Required actions.
1. Answer these questions using the Django staging post:
(a) Which version of Windows Server will the setup run under?
(b) How many Apache worker processes are there on Windows when using Apache?
(c) On UNIX, what happens to requests that arrive while the worker or daemon processes are restarting?
2. Carry on the Django staging post from the point where it stops.

Document excerpt.

For developing our Django web app, I'd like to move to an autonomous system that automatically updates the source (from VCS) of a staging copy of the app which has near identical properties to the live version of the application. The general idea of doing this has already been covered here on SO #625256. The Django documentation also talks about setting up virtual hosts to host 2 instances of Django on the same Apache. Many of the pieces I need to set this up are already in place.
What my question specifically -- What server software should I choose if this setup will be running under Windows Server 2000?
Apache+mod-wsgi seems like the natural choice, but according to this blog post by Graham Dumpleton mog-wsgi on Apache running on Windows can't reload it's individual process and needs to restart the whole Apache service. This is a no-go as I don't want the live site dropping out whenever we update the staging's code.
What is the best choice of server software for this situation?
- Maintain 2 copies of Apache which can be independently restarted (this feels bad)?
- Migrate to something other than Apache?
- ???
There are no 'individual processes' on Windows when using Apache, there is only one Apache worker process. Also, there is no daemon mode on Windows either. Anyway, what it all means is that both Django instances do run in the one process, albeit in different sub interpreters. So yes, to cause code for one Django site to be reloaded will have impacts on the other site because of them being in the same process.
If one was on a UNIX system one could send a kill signal to the worker/daemon processes and they would restart without restart whole of Apache. On UNIX this does not overly cause problems even when multiple sites in same process as the listener socket for port on which HTTP requests are accepted is maintained open at all times, so subsequent requests which arrive during the restart just queue up and will be handled once worker/daemon processes are running again.

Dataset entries

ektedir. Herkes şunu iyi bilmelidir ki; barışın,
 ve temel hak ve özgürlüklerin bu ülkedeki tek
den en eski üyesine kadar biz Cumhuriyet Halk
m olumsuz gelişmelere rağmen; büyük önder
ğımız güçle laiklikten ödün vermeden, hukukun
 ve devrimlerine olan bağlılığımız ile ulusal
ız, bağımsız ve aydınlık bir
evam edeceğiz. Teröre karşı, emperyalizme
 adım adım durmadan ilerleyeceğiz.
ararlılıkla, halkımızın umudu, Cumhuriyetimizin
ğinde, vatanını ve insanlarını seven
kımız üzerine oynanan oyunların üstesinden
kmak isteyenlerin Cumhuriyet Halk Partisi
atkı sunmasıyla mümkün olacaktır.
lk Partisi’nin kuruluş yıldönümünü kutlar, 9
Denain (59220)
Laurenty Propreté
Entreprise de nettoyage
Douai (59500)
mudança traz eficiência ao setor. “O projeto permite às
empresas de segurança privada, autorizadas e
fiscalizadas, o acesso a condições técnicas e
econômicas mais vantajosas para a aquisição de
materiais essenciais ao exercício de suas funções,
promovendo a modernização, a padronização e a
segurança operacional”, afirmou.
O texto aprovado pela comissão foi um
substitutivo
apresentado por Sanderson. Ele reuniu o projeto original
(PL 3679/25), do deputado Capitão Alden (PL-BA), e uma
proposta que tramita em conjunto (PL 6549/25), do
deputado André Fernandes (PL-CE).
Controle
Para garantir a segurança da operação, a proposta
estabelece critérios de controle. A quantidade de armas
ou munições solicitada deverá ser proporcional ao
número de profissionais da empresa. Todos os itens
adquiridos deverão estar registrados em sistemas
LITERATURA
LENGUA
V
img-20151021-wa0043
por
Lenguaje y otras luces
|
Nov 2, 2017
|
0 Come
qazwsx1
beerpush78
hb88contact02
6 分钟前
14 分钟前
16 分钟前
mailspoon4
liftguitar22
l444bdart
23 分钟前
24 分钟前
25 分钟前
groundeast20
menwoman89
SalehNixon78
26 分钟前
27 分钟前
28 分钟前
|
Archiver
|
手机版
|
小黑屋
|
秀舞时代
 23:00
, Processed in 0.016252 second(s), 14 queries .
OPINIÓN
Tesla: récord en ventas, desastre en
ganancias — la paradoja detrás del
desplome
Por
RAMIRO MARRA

Replies.
1.
(a) Windows Server 2000.
(b) Only one.
(c) They queue up and are handled once the worker or daemon processes are running again.

2.
On Windows as you rightly pick up the whole of Apache has to be restarted. This means that for ever so small a time that listener socket will be closed off and there will be a small window where requests will get a connection failed. How long a window this is you will really need to do some testing on. Usually it isn't a huge problem as is short enough that low probability that request will hit at that precise moment. In other words, you may be unduly worrying if you are only talking about a staging environment given that wouldn't expect to restart very often. If you were trying to run a development site on same Apache instance then that would be a problem.
That all said, if you want the staging instance to be as close as possible to production then would still need to be running Apache so multiple Apache instances on different ports would be only logical solution. You could run Django on top of CherryPy WSGI server or Paste WSGI server and proxy to it, but then it is a different hosting system and will behave differently to the extent that you may not pick up issues which would ultimately occur when on production setup.
All up, I would suggest you actually do some tests where you run benchmarks against Apache and perform a restart at same time and see how many requests fail as a result. This will help you understanding whether it is the big problem you think it is.
Django sessions are, by default, persistent and database backed. Restarting the webserver does not interrupt the session; when the server comes back up the user will proceed as before. After a restart the session key is presented by the cookie, the database recalls the session variables, and we proceed uninterrupted.
http://docs.djangoproject.com/en/dev/topics/http/sessions/
If you're worried about hijacked sessions then reduce the expiry time, destory the cookie with browser close, and routinely clear expired sessions from the database.
At least that's how I read it.
I'd stick to the most common implementation simply because that will expose you to the most support. I expect that is apache+mod_wsgi on unix. Two out of three will have to do. Obviously staging and production connect to the same database.
You get my interest because I'm considering establishing a 'staging' deployment under another domainname so after we get the alternate all tested and ready then we simply swap the "servername" variable in the apache conf to go-live. With a graceful restart I'm hoping it would be unnoticeable to users... excepting all the new features suddenly appearing :-)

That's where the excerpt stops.